Reading passage.
↓

City Manager Gary Jackson led off listing a sampling of concessions. In response to the presentation Williams demanded council hear, by the Southern Coalition for Social Justice’s Soros Justice Attorney-Fellow Ian Mance, council will now receive quarterly reports on traffic stop demographics. All police officers will receive crisis de-escalation, implicit bias, and cultural sensitivity training. Instead of recruiting and hiring the most-qualified candidates regardless of superficial features, the city will appease critics with token gestures that call attention to race – like increasing by 5 percent the number of women and minorities applying for positions in the police, fire, and other under-represented departments. Other goals include increasing the number of minority-certified businesses in Buncombe County 15 percent and assigning 30 percent of Parks and Recreation programming funds to projects in underserved areas.
The proposed general fund budget would be $121,335,145, reflecting a tax rate of 43.39 cents. The rate went down 4.11 cents from last year, but county revaluations increased property values for almost everybody. Members of council emphasized the tax rate included 3.5 cents for debt service and 0.5 cents for transit, but acted as if all else was a continuation budget for a well-oiled machine. The police department had decided to postpone hiring and drag the process out over 30 months; and, working with the budget department, $430,000 in deferrable purchases were identified. That meant APD would go without the $951,000 while compressing its needs for pent-up funding at a future date.

↑

Set of tasks.
A – Copy out the city budget article word for word, everything from "The proposed general" down to "a future date.".
B – Recast the paragraph of the city budget article that begins "The proposed general fund budget" as a shorter bulleted list that keeps its main facts.
Work from the city budget article and nothing else.

(Stored data entries)
↓

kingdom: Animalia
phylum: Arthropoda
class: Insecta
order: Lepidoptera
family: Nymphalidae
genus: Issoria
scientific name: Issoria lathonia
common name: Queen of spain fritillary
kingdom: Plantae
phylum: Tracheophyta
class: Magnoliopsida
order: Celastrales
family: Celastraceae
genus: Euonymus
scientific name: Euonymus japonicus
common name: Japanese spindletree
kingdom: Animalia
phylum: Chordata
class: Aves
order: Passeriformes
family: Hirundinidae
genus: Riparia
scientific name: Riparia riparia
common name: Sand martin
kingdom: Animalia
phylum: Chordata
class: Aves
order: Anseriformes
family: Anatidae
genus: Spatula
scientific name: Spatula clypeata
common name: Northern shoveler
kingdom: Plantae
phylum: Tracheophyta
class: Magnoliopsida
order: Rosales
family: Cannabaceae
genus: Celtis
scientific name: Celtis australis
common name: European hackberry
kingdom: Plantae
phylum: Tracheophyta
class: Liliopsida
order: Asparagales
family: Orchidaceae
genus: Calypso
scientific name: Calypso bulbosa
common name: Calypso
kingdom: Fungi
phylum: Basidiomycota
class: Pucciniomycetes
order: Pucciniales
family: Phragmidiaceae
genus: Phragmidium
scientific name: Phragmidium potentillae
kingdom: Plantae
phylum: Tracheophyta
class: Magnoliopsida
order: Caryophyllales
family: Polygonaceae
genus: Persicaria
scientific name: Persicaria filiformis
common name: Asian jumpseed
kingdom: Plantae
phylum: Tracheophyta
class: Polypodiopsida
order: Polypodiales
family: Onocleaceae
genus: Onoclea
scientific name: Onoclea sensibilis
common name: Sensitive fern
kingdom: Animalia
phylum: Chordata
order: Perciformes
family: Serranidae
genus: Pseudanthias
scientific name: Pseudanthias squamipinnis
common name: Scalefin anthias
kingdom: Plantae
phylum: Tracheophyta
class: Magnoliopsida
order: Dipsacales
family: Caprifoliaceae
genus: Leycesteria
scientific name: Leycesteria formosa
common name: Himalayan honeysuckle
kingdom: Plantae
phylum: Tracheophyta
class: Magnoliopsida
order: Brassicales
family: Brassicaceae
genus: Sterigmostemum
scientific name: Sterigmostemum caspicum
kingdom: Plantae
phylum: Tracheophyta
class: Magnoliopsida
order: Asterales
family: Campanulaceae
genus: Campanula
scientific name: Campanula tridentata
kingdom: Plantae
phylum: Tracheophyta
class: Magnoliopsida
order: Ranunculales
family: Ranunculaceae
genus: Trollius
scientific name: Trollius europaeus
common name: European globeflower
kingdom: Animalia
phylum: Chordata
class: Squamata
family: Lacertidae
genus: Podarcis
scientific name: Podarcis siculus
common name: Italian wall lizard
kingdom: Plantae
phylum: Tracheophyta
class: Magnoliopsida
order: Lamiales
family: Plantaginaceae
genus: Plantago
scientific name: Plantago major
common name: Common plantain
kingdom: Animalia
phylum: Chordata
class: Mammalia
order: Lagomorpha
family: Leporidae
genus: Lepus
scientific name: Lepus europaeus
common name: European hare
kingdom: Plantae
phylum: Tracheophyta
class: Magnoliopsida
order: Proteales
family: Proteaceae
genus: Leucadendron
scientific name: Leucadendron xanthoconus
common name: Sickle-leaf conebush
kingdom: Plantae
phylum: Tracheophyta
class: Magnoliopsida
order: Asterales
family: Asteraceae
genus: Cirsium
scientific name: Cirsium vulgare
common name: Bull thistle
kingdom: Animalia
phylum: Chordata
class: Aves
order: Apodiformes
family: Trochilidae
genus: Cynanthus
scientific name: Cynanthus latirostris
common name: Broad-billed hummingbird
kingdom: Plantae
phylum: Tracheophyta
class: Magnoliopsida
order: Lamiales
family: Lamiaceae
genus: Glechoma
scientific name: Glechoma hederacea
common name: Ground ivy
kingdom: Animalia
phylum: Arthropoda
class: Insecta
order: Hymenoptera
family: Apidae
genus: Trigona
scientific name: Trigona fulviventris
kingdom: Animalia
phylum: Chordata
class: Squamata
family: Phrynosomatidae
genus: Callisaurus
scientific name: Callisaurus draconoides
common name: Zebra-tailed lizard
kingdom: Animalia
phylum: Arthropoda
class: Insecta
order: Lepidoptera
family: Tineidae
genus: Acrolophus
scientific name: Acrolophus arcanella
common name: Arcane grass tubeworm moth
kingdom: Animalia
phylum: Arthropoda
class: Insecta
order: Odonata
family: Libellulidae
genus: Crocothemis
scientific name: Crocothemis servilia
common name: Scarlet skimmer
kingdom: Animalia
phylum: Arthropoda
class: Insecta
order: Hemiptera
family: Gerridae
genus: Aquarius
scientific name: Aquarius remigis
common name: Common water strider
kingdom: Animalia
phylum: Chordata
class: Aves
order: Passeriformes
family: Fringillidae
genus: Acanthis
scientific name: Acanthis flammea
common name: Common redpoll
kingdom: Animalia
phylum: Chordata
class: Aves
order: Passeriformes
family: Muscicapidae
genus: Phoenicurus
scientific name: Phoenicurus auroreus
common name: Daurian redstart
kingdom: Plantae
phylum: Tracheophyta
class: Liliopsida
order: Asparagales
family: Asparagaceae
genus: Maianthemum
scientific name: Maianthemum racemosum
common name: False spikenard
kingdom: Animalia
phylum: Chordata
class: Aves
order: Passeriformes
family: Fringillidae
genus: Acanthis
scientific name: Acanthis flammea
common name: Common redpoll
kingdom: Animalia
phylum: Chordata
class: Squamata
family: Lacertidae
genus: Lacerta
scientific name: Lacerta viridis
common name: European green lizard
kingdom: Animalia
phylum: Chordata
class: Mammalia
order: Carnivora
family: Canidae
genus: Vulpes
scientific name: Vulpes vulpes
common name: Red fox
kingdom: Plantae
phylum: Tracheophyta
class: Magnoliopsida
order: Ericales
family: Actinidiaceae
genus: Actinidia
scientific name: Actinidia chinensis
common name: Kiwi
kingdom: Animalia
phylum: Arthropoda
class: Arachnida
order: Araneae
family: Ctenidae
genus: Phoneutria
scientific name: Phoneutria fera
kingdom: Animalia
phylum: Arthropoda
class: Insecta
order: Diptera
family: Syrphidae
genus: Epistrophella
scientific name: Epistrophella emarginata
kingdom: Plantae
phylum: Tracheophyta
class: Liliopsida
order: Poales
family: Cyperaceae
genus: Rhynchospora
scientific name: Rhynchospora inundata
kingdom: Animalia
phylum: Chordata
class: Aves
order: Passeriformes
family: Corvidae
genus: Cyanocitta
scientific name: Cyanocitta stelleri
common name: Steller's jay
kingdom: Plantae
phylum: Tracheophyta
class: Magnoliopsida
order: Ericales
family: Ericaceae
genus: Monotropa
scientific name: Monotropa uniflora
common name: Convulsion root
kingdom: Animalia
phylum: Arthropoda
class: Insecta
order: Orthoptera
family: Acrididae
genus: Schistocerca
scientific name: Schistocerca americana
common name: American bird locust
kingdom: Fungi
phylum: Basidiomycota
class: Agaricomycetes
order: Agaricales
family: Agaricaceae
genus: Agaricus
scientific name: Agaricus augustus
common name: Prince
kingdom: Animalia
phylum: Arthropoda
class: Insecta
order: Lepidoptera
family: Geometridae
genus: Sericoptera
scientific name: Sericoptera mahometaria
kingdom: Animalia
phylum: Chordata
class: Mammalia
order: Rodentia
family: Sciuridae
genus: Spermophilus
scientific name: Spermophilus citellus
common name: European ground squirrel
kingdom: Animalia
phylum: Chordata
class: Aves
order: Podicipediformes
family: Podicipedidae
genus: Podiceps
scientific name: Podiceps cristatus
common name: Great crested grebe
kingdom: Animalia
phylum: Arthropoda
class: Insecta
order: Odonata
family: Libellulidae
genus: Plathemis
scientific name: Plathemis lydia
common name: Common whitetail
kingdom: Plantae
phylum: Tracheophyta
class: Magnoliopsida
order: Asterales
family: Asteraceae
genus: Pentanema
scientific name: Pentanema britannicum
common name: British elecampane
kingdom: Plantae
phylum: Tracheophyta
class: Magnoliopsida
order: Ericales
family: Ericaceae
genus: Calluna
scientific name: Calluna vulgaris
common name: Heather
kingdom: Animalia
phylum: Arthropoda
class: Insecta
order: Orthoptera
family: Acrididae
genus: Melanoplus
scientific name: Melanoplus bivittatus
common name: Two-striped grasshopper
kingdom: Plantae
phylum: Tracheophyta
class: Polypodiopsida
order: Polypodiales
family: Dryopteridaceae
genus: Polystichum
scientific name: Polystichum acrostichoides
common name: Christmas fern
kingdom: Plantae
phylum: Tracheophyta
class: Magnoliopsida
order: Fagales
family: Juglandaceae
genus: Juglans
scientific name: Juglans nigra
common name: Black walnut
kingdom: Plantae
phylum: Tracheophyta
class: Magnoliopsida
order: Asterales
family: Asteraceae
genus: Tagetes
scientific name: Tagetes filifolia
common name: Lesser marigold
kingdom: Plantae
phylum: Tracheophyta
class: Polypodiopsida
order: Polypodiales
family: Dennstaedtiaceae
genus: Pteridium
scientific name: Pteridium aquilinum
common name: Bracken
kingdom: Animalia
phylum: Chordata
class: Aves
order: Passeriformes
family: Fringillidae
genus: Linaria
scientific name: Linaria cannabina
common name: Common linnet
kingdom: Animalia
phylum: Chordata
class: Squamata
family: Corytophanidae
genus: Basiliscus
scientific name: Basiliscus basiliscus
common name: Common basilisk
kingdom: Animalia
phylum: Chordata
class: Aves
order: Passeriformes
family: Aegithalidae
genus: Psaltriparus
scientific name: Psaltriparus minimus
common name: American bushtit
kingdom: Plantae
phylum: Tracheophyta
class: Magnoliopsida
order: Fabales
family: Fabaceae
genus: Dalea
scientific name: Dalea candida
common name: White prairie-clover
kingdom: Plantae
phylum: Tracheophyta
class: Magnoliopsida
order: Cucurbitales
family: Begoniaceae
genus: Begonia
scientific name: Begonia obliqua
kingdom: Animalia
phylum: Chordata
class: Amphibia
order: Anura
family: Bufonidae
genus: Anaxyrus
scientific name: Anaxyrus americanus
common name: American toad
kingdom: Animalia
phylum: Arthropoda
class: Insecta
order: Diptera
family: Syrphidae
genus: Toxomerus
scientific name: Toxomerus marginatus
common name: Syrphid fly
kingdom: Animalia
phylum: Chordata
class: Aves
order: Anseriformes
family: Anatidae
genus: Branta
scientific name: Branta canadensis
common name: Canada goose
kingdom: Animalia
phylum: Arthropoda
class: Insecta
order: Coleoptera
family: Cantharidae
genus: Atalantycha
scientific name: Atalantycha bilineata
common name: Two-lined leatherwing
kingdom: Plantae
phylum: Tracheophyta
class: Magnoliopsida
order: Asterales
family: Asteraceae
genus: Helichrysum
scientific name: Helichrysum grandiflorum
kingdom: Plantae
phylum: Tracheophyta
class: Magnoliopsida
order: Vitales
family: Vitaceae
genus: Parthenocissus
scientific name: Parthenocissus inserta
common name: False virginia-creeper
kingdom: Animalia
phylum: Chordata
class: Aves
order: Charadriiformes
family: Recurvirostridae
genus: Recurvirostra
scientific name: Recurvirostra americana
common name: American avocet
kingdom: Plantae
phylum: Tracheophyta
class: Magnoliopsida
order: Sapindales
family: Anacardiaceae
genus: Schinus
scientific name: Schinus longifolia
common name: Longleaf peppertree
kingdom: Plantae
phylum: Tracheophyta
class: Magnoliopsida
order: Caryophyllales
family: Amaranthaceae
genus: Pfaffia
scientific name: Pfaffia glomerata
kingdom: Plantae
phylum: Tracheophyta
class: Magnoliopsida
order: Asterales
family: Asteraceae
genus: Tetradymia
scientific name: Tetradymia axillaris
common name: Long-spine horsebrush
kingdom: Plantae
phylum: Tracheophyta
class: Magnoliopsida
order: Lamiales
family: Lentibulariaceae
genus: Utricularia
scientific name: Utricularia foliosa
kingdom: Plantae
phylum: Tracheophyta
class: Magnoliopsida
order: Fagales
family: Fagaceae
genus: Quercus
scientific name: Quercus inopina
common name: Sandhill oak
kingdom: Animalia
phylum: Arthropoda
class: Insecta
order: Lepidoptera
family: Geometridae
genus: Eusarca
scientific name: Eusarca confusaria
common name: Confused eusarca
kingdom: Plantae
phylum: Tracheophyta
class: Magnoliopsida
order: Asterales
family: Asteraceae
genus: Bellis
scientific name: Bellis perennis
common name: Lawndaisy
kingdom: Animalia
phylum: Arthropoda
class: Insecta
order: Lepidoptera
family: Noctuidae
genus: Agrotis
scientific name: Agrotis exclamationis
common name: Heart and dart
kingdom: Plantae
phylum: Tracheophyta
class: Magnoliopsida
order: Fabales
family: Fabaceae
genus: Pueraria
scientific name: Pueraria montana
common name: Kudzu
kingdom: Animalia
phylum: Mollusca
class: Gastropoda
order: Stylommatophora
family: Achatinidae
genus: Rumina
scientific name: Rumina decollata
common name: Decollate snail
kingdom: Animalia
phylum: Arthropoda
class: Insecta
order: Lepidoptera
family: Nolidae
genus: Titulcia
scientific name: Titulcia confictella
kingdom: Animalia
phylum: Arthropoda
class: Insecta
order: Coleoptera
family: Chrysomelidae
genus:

↑

Results of the tasks.
A –
The proposed general fund budget would be $121,335,145, reflecting a tax rate of 43.39 cents. The rate went down 4.11 cents from last year, but county revaluations increased property values for almost everybody. Members of council emphasized the tax rate included 3.5 cents for debt service and 0.5 cents for transit, but acted as if all else was a continuation budget for a well-oiled machine. The police department had decided to postpone hiring and drag the process out over 30 months; and, working with the budget department, $430,000 in deferrable purchases were identified. That meant APD would go without the $951,000 while compressing its needs for pent-up funding at a future date.

B –
- Proposed general fund budget: $121,335,145, with a tax rate of 43.39 cents.
- The rate dropped 4.11 cents from last year, but county revaluations raised property values for almost everybody.
- Council members stressed that the rate included 3.5 cents for debt service and 0.5 cents for transit, and treated everything else as a continuation budget for a well-oiled machine.
- The police department chose to postpone hiring and stretch the process over 30 months. Working with the budget department, it identified $430,000 in deferrable purchases.
- As a result, APD would go without the $951,000 and compress its pent-up funding needs into a future date.